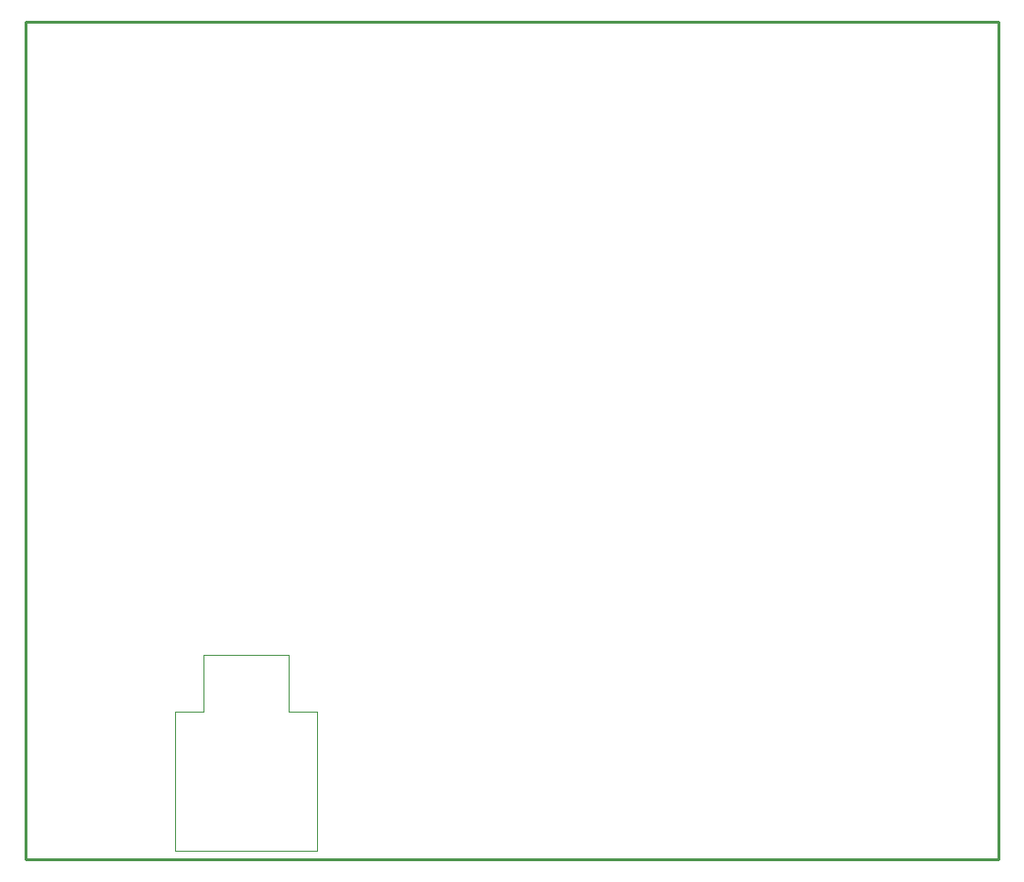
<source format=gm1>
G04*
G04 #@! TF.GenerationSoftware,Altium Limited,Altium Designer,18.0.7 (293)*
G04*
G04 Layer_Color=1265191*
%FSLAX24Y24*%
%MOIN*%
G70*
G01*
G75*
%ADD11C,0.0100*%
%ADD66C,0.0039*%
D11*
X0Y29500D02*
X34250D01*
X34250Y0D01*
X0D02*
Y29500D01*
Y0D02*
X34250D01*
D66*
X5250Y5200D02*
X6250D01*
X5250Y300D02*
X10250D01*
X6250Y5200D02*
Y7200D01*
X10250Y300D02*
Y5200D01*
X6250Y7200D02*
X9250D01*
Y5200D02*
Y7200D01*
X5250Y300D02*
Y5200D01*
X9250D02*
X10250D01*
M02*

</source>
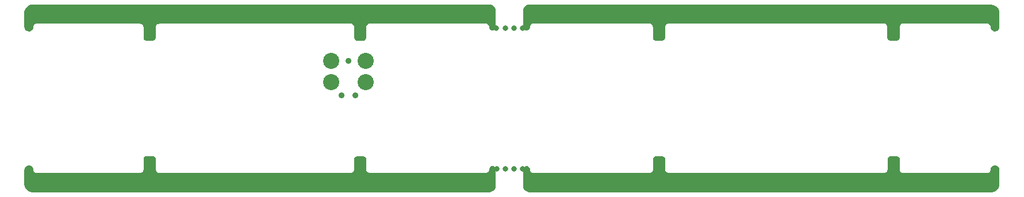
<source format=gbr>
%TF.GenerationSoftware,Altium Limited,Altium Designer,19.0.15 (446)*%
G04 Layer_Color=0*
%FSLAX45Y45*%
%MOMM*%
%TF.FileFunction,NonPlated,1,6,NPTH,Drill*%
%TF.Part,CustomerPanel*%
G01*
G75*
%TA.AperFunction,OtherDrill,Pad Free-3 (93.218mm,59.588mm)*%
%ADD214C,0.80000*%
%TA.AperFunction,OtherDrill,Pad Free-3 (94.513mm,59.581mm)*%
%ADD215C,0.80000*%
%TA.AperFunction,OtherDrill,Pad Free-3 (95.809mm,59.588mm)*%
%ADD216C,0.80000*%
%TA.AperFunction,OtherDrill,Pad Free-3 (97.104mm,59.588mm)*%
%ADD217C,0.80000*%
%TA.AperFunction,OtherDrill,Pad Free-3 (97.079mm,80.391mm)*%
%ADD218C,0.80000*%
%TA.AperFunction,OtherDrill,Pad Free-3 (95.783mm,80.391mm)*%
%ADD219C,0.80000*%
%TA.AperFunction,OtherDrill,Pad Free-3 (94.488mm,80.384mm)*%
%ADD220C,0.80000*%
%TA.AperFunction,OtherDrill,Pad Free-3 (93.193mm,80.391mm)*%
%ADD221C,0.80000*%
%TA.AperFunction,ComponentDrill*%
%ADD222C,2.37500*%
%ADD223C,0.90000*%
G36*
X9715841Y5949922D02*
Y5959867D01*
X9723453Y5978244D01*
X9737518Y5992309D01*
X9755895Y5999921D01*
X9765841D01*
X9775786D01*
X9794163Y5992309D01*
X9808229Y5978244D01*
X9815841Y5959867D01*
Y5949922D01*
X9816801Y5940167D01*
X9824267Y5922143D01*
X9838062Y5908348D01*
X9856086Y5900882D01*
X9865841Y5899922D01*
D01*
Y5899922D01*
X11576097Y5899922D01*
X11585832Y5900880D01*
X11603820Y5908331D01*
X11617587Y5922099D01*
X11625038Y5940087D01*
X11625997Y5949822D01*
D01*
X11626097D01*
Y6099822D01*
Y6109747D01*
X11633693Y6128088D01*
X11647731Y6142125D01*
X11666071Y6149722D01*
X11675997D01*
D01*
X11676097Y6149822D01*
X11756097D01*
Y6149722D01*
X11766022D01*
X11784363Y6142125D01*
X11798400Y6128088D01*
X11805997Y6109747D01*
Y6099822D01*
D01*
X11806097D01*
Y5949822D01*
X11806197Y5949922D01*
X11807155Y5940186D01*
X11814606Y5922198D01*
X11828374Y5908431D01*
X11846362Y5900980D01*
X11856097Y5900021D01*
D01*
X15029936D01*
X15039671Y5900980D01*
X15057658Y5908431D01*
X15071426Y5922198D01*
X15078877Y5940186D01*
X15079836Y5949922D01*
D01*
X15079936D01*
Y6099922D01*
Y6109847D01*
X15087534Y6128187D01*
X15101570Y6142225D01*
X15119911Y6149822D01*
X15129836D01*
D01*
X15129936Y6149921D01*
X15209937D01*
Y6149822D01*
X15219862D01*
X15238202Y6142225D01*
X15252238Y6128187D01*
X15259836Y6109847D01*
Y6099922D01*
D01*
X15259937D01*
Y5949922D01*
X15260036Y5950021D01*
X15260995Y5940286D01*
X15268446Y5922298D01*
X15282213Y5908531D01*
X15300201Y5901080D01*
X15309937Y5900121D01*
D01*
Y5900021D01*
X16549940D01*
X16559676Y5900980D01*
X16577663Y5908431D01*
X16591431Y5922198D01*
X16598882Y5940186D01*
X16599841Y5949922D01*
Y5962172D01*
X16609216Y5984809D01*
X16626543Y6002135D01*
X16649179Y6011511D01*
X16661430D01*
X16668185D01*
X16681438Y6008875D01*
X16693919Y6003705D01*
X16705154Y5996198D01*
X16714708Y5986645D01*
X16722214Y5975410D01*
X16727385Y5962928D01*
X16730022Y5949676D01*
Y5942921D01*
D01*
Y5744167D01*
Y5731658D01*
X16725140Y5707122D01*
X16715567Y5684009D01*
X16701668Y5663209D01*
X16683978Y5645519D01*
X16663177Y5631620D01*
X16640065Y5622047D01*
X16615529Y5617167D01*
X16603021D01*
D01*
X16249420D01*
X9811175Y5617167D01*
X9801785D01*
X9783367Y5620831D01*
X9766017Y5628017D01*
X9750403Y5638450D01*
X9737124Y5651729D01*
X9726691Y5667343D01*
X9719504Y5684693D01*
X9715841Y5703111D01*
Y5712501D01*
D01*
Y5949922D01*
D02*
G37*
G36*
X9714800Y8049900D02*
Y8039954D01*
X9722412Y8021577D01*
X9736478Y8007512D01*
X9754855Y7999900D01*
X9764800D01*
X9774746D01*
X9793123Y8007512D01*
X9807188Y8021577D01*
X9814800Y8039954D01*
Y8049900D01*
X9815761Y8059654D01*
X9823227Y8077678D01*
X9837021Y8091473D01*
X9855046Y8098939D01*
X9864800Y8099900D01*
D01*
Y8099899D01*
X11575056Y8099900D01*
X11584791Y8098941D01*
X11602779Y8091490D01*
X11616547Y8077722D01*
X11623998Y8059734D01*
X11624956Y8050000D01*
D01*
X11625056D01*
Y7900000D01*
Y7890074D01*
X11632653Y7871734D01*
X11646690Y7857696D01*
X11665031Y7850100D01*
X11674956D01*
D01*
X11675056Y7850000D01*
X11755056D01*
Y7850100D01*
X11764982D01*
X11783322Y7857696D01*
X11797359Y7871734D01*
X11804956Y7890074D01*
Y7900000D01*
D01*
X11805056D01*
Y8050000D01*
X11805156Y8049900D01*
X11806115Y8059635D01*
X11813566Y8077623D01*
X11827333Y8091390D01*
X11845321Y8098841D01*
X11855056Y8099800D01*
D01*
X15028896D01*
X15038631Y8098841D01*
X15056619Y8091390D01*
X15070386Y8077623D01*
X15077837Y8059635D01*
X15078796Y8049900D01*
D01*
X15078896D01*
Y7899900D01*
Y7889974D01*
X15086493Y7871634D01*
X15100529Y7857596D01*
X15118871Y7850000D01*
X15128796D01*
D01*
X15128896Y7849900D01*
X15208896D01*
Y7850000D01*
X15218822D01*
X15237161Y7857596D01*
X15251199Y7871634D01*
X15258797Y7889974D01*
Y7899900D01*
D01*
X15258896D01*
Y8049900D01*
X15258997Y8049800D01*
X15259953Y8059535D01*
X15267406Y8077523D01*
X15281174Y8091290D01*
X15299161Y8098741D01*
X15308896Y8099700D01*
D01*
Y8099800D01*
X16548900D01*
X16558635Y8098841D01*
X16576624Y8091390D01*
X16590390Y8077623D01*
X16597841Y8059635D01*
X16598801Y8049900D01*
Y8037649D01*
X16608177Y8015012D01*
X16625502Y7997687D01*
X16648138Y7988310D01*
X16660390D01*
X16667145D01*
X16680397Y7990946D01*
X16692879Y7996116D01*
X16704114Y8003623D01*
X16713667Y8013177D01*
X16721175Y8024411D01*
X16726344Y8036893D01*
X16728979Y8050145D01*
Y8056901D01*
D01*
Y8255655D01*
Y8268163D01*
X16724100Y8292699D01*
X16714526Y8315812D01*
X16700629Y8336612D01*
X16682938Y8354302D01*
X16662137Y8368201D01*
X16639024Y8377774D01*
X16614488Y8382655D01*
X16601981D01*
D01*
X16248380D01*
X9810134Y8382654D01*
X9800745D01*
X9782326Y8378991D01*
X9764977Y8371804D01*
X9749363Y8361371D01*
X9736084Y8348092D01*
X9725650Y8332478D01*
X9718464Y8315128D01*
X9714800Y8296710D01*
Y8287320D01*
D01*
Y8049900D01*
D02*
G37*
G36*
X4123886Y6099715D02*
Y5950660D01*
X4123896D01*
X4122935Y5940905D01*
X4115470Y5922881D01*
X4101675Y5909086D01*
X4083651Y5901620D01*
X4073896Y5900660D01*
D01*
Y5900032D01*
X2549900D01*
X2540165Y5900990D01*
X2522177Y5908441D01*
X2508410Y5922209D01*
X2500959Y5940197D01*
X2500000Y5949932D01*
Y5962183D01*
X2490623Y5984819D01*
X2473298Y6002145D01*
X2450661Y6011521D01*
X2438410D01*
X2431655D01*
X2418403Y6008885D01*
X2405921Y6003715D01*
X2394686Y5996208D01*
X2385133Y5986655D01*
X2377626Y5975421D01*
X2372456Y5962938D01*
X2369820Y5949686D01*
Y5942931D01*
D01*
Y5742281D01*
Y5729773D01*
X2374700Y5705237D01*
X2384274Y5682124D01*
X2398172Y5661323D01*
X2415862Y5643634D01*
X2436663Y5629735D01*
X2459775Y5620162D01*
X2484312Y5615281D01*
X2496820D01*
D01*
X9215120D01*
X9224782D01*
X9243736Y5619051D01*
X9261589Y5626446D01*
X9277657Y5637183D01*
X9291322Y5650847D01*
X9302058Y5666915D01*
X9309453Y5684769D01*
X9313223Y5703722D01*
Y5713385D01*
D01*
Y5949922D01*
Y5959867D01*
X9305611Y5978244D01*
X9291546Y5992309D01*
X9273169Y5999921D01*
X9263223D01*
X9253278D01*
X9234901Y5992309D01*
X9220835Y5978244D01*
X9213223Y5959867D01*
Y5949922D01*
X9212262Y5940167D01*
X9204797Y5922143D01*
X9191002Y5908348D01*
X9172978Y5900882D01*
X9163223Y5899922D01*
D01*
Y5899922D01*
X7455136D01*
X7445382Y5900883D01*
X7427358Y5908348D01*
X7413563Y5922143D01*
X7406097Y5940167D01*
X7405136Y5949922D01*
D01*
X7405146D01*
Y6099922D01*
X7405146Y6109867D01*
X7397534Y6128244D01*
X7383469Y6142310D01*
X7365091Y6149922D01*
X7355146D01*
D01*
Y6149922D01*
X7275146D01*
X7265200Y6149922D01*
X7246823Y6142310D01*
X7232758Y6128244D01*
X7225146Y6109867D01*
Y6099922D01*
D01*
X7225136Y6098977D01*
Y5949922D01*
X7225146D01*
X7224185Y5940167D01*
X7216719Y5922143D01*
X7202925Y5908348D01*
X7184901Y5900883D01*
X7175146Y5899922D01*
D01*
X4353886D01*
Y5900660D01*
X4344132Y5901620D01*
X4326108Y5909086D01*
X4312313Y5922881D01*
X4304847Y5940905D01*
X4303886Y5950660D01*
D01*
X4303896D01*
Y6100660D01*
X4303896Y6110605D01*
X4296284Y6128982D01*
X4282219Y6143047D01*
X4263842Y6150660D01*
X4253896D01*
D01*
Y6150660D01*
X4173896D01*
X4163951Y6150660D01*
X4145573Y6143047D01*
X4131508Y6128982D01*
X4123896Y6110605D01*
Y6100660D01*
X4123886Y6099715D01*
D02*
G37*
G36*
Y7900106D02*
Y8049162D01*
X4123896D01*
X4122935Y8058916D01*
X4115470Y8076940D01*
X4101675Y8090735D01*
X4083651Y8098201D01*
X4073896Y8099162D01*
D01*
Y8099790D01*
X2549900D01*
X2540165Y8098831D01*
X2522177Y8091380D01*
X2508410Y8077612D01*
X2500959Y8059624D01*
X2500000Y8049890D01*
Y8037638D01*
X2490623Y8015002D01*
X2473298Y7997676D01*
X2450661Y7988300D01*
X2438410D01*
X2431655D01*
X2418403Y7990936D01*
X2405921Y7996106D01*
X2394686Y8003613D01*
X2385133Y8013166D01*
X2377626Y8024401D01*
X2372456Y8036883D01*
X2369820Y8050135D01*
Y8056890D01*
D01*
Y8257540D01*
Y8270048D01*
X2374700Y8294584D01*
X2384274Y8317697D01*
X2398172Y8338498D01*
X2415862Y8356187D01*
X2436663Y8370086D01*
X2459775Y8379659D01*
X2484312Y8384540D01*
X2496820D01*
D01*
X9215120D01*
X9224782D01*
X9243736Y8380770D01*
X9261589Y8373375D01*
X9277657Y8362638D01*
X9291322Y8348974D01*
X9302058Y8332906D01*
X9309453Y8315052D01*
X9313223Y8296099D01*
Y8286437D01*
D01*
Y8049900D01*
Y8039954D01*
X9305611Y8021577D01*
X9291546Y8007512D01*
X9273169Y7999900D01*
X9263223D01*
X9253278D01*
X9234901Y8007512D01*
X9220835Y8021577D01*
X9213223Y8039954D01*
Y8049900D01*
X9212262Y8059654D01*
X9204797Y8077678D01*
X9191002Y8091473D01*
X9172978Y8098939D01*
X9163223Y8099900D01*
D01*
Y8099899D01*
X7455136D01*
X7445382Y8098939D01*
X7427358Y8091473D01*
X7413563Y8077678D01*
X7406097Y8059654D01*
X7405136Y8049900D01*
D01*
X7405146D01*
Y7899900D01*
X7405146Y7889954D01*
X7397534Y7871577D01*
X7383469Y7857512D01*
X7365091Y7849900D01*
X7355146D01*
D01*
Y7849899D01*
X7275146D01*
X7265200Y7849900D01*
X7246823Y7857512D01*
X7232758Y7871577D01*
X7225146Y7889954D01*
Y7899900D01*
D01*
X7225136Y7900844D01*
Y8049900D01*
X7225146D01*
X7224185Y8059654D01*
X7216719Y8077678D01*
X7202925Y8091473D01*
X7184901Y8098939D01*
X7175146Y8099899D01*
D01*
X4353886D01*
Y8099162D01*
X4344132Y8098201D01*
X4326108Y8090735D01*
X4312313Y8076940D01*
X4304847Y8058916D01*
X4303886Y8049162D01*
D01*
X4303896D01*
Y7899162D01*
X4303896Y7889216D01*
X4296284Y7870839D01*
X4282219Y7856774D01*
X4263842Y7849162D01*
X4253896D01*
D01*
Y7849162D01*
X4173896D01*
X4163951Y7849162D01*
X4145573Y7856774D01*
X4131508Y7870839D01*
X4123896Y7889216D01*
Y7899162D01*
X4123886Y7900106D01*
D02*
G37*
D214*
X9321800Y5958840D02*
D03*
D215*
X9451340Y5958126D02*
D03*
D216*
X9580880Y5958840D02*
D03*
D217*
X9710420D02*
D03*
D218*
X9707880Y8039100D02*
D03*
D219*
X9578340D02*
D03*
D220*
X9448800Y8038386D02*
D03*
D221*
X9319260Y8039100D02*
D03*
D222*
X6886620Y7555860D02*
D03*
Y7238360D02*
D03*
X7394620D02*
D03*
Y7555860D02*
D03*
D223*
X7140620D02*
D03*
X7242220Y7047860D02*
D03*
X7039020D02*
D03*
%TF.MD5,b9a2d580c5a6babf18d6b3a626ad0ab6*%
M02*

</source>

.....

Each line above that contains the word "source" should be returned.

<source format=gm1>
</source>
<source format=gbr>
</source>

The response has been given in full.